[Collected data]
+ + + +
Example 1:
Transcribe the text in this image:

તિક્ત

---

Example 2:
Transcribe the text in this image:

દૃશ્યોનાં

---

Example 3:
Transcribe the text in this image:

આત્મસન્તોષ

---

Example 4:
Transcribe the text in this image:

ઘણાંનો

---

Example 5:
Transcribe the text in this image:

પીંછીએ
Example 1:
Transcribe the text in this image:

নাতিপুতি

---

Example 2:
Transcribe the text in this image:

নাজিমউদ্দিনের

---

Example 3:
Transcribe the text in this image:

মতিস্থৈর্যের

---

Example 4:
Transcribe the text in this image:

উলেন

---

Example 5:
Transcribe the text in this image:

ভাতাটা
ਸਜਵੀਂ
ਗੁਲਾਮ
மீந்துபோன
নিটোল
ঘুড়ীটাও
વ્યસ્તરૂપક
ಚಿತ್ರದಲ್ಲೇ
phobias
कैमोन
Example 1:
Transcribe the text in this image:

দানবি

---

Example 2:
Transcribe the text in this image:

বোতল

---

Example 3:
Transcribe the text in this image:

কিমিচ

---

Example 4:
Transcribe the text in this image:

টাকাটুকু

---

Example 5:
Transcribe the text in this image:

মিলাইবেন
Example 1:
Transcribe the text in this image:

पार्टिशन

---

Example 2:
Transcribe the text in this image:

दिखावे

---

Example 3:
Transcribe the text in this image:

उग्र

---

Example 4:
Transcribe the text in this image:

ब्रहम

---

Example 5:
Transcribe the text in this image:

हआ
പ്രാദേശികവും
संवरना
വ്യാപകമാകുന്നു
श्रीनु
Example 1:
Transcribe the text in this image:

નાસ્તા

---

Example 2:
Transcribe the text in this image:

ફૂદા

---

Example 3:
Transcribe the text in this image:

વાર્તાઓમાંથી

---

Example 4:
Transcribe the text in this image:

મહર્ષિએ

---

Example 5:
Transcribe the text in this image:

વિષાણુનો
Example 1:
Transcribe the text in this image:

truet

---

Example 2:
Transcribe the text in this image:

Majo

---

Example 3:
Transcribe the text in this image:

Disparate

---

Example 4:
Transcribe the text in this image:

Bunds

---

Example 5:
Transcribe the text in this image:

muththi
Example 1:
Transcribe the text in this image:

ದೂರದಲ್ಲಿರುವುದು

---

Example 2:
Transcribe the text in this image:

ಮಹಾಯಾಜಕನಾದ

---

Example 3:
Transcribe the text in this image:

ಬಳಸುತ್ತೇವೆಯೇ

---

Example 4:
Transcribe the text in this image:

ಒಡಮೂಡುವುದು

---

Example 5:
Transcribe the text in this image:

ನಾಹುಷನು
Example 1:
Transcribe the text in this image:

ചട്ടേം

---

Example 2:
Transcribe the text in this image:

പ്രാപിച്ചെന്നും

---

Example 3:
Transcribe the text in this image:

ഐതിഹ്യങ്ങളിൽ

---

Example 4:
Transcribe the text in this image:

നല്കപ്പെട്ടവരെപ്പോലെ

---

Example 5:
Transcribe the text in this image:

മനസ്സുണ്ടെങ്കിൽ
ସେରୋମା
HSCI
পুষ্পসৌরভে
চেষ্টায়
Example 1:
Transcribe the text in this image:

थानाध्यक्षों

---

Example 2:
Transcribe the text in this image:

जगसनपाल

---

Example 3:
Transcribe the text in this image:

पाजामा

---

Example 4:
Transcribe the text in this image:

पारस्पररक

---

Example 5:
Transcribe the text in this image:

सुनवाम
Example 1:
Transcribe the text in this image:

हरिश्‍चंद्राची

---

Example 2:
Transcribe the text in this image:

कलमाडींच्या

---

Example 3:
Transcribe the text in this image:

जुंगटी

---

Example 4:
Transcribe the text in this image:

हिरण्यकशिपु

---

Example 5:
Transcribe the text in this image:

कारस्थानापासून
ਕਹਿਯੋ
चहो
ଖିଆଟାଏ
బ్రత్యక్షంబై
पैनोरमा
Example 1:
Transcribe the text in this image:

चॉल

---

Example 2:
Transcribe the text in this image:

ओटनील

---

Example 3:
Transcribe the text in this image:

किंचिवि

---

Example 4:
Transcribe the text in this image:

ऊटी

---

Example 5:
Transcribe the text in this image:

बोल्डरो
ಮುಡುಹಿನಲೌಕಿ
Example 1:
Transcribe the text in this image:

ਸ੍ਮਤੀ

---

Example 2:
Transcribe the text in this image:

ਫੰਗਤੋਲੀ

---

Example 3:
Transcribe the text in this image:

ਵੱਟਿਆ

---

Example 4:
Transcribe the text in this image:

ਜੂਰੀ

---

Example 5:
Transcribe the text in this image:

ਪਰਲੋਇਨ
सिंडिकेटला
+ + + +
◆ **Work order**
Write every record out again, unaltered.

◆ **Result of this exercise**
Example 1:
Transcribe the text in this image:

તિક્ત

---

Example 2:
Transcribe the text in this image:

દૃશ્યોનાં

---

Example 3:
Transcribe the text in this image:

આત્મસન્તોષ

---

Example 4:
Transcribe the text in this image:

ઘણાંનો

---

Example 5:
Transcribe the text in this image:

પીંછીએ
Example 1:
Transcribe the text in this image:

নাতিপুতি

---

Example 2:
Transcribe the text in this image:

নাজিমউদ্দিনের

---

Example 3:
Transcribe the text in this image:

মতিস্থৈর্যের

---

Example 4:
Transcribe the text in this image:

উলেন

---

Example 5:
Transcribe the text in this image:

ভাতাটা
ਸਜਵੀਂ
ਗੁਲਾਮ
மீந்துபோன
নিটোল
ঘুড়ীটাও
વ્યસ્તરૂપક
ಚಿತ್ರದಲ್ಲೇ
phobias
कैमोन
Example 1:
Transcribe the text in this image:

দানবি

---

Example 2:
Transcribe the text in this image:

বোতল

---

Example 3:
Transcribe the text in this image:

কিমিচ

---

Example 4:
Transcribe the text in this image:

টাকাটুকু

---

Example 5:
Transcribe the text in this image:

মিলাইবেন
Example 1:
Transcribe the text in this image:

पार्टिशन

---

Example 2:
Transcribe the text in this image:

दिखावे

---

Example 3:
Transcribe the text in this image:

उग्र

---

Example 4:
Transcribe the text in this image:

ब्रहम

---

Example 5:
Transcribe the text in this image:

हआ
പ്രാദേശികവും
संवरना
വ്യാപകമാകുന്നു
श्रीनु
Example 1:
Transcribe the text in this image:

નાસ્તા

---

Example 2:
Transcribe the text in this image:

ફૂદા

---

Example 3:
Transcribe the text in this image:

વાર્તાઓમાંથી

---

Example 4:
Transcribe the text in this image:

મહર્ષિએ

---

Example 5:
Transcribe the text in this image:

વિષાણુનો
Example 1:
Transcribe the text in this image:

truet

---

Example 2:
Transcribe the text in this image:

Majo

---

Example 3:
Transcribe the text in this image:

Disparate

---

Example 4:
Transcribe the text in this image:

Bunds

---

Example 5:
Transcribe the text in this image:

muththi
Example 1:
Transcribe the text in this image:

ದೂರದಲ್ಲಿರುವುದು

---

Example 2:
Transcribe the text in this image:

ಮಹಾಯಾಜಕನಾದ

---

Example 3:
Transcribe the text in this image:

ಬಳಸುತ್ತೇವೆಯೇ

---

Example 4:
Transcribe the text in this image:

ಒಡಮೂಡುವುದು

---

Example 5:
Transcribe the text in this image:

ನಾಹುಷನು
Example 1:
Transcribe the text in this image:

ചട്ടേം

---

Example 2:
Transcribe the text in this image:

പ്രാപിച്ചെന്നും

---

Example 3:
Transcribe the text in this image:

ഐതിഹ്യങ്ങളിൽ

---

Example 4:
Transcribe the text in this image:

നല്കപ്പെട്ടവരെപ്പോലെ

---

Example 5:
Transcribe the text in this image:

മനസ്സുണ്ടെങ്കിൽ
ସେରୋମା
HSCI
পুষ্পসৌরভে
চেষ্টায়
Example 1:
Transcribe the text in this image:

थानाध्यक्षों

---

Example 2:
Transcribe the text in this image:

जगसनपाल

---

Example 3:
Transcribe the text in this image:

पाजामा

---

Example 4:
Transcribe the text in this image:

पारस्पररक

---

Example 5:
Transcribe the text in this image:

सुनवाम
Example 1:
Transcribe the text in this image:

हरिश्‍चंद्राची

---

Example 2:
Transcribe the text in this image:

कलमाडींच्या

---

Example 3:
Transcribe the text in this image:

जुंगटी

---

Example 4:
Transcribe the text in this image:

हिरण्यकशिपु

---

Example 5:
Transcribe the text in this image:

कारस्थानापासून
ਕਹਿਯੋ
चहो
ଖିଆଟାଏ
బ్రత్యక్షంబై
पैनोरमा
Example 1:
Transcribe the text in this image:

चॉल

---

Example 2:
Transcribe the text in this image:

ओटनील

---

Example 3:
Transcribe the text in this image:

किंचिवि

---

Example 4:
Transcribe the text in this image:

ऊटी

---

Example 5:
Transcribe the text in this image:

बोल्डरो
ಮುಡುಹಿನಲೌಕಿ
Example 1:
Transcribe the text in this image:

ਸ੍ਮਤੀ

---

Example 2:
Transcribe the text in this image:

ਫੰਗਤੋਲੀ

---

Example 3:
Transcribe the text in this image:

ਵੱਟਿਆ

---

Example 4:
Transcribe the text in this image:

ਜੂਰੀ

---

Example 5:
Transcribe the text in this image:

ਪਰਲੋਇਨ
सिंडिकेटला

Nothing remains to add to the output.